# Show 4-Potential is 4-Vector in Lorenz Gauge

• I
• majinbeeb
In summary, the four-potential can be treated as a four-vector in the Lorenz gauge, but it is not always determined up to functions. Another option is to use the Riemann-Silberstein vector, which has the advantage of being rotational invariant.

#### majinbeeb

I am trying to show that the four-potential is a four-vector when working in the Lorenz gauge. In this gauge, we have ## \Box A^{\mu} = 4\pi J^{\mu}##. If we perform a Lorentz transformation, we can show that ## \Box A'^{\mu} = \Box \Lambda_{\nu}^{\mu} A^{\nu}##. From what I have seen, people have used this to conclude that ## A'^{\mu} = \Lambda_{\nu}^{\mu} A^{\nu}##, but I don't see why this is necessarily the case. If we had any function ## \xi ## such that ## \Box \xi =0 ##, then we could have ## A'^{\mu} = \Lambda_{\nu}^{\mu} A^{\nu} + \partial^{\mu} \xi## instead, where ##\partial^{\mu} \xi## is not necessarily zero.

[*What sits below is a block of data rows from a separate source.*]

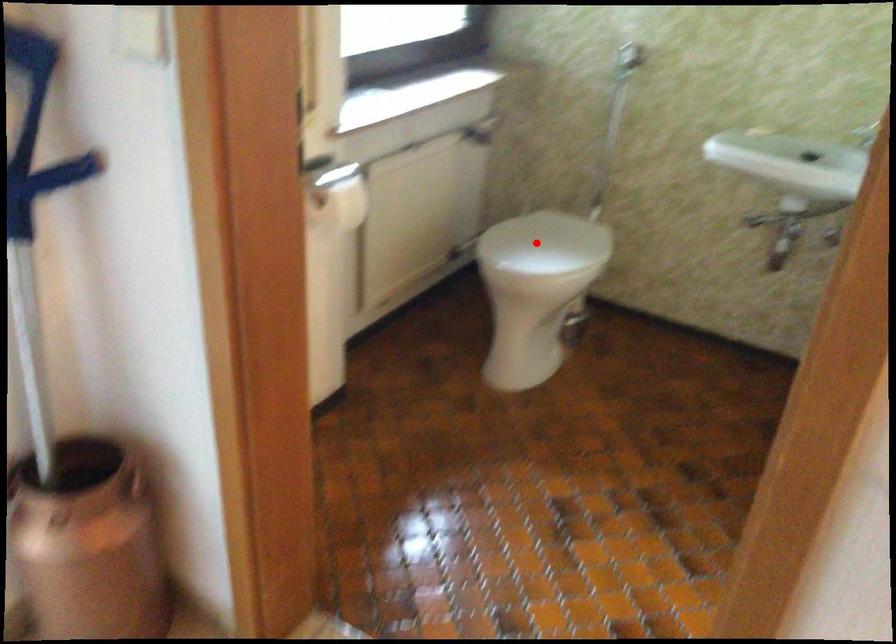
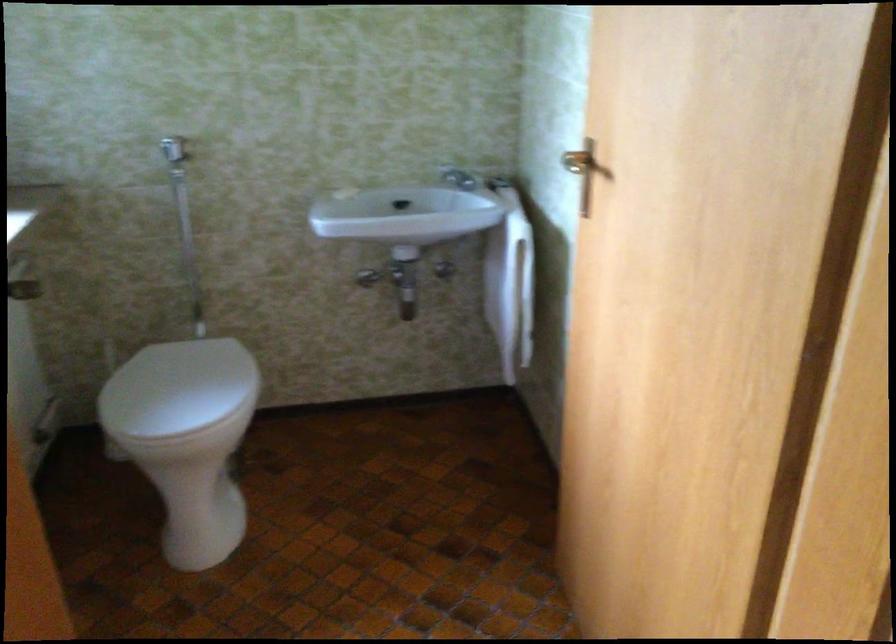
Locate, in the second image, the point that corresponds to the highlighted location in the first image.

(177, 388)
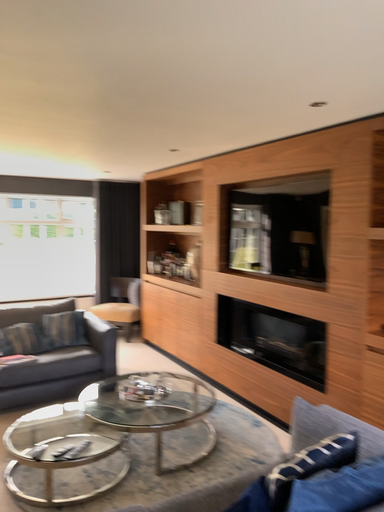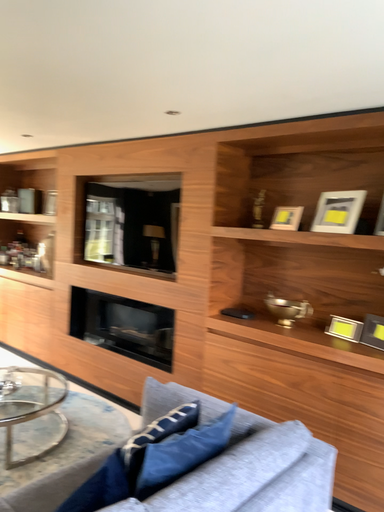
Question: How did the camera likely rotate when shooting the video?

Choices:
 (A) rotated right
 (B) rotated left

Answer: (A)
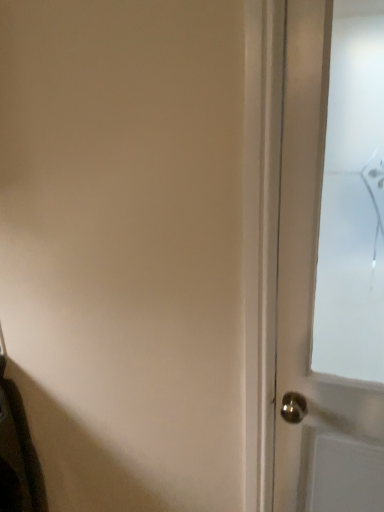
Question: Should I look upward or downward to see satin brass door handle at right?

Choices:
 (A) down
 (B) up

Answer: (A)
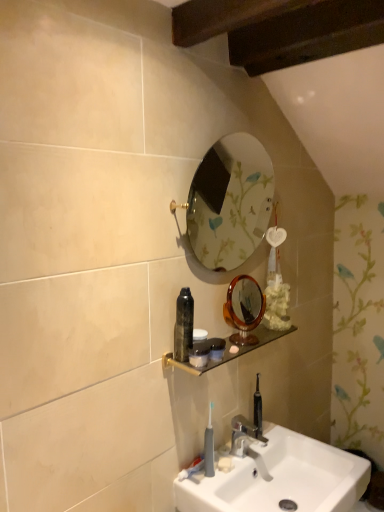
At what (x,y) coordinates should I click in order to perform the action: click on white ceramic sink at lower center. Please return your answer as a coordinate pair (x, y). The image size is (384, 512). Looking at the image, I should click on (280, 478).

In a previous thread, someone invoked the quotient theorem. However the quotient theorem describes situations like if ## B_{\mu} C^{\mu \nu}## is a tensor whenever ## B_{\mu} ## is a tensor, then ##C^{\mu \nu}## is a tensor. This does not apply to our case, as we only know that ## S A^{\mu} ## is a tensor only when ## S = \Box##; we do not have the universal quantification necessary to invoke the quotient theorem.

You can always add a function (meeting appropriate requirements) to the vector potential. It thus only ever determined up to such functions. Thus, you can say the 4-potential can be treated as a 4-vector with no loss of generality. You can perversely choose not to, I guess.

majinbeeb
PAllen said:
You can always add a function (meeting appropriate requirements) to the vector potential. It thus only ever determined up to such functions. Thus, you can say the 4-potential can be treated as a 4-vector with no loss of generality. You can perversely choose not to, I guess.

Thanks for the response. I do not find the idea of making a choice to set the function ##\xi ## to zero too troubling, but making such a choice feels somewhat artificial (at least when making this choice directly). Would it be possible to exclude such a term for more physical reasons, such as boundary conditions at infinity? A solution to ## \Box \xi = 0## is a linear combination of plane waves propagating at the speed of light, and these do not vanish at infinity, so we should choose ## \xi =0 ## for this reason. Does this line of reasoning make sense/ seem plausible?

Edit: Boundary conditions at infinity are tricky in a relativistic framework, the new time coordinate ## t'## in particular is problematic. I was kind of hoping for a condition that, when taken together with the Lorenz gauge condition, would give uniqueness of the four-potential.

Last edited:
PAllen said:
You can always add a function (meeting appropriate requirements) to the vector potential. It thus only ever determined up to such functions. Thus, you can say the 4-potential can be treated as a 4-vector with no loss of generality. You can perversely choose not to, I guess.
Why peversely? Often the Coulomb gauge is more convenient. Then you use a non-covariant four-potential. Of course, this is through the gauge dependence of the four-potential. The electromagnetic field is represented by the antisymmetric 2nd-rank field-strength tensor which is unanimously a Minkowski tensor.

Another very elegant possibility is to use the Riemann-Silberstein vector ##\vec{\mathfrak{F}}=\vec{E}+\mathrm{i} \vec{B}##, where the proper orthochronous Lorentz transformations are represented by ##\mathrm{SO}(3,\mathbb{C})## matrices. The rotations are of course represented by the usual ##\mathrm{SO}(3)## subgroup, and the rotation-free boosts by rotations with imaginary angles (which take the physical meaning of ##\mathrm{i}## times rapidity).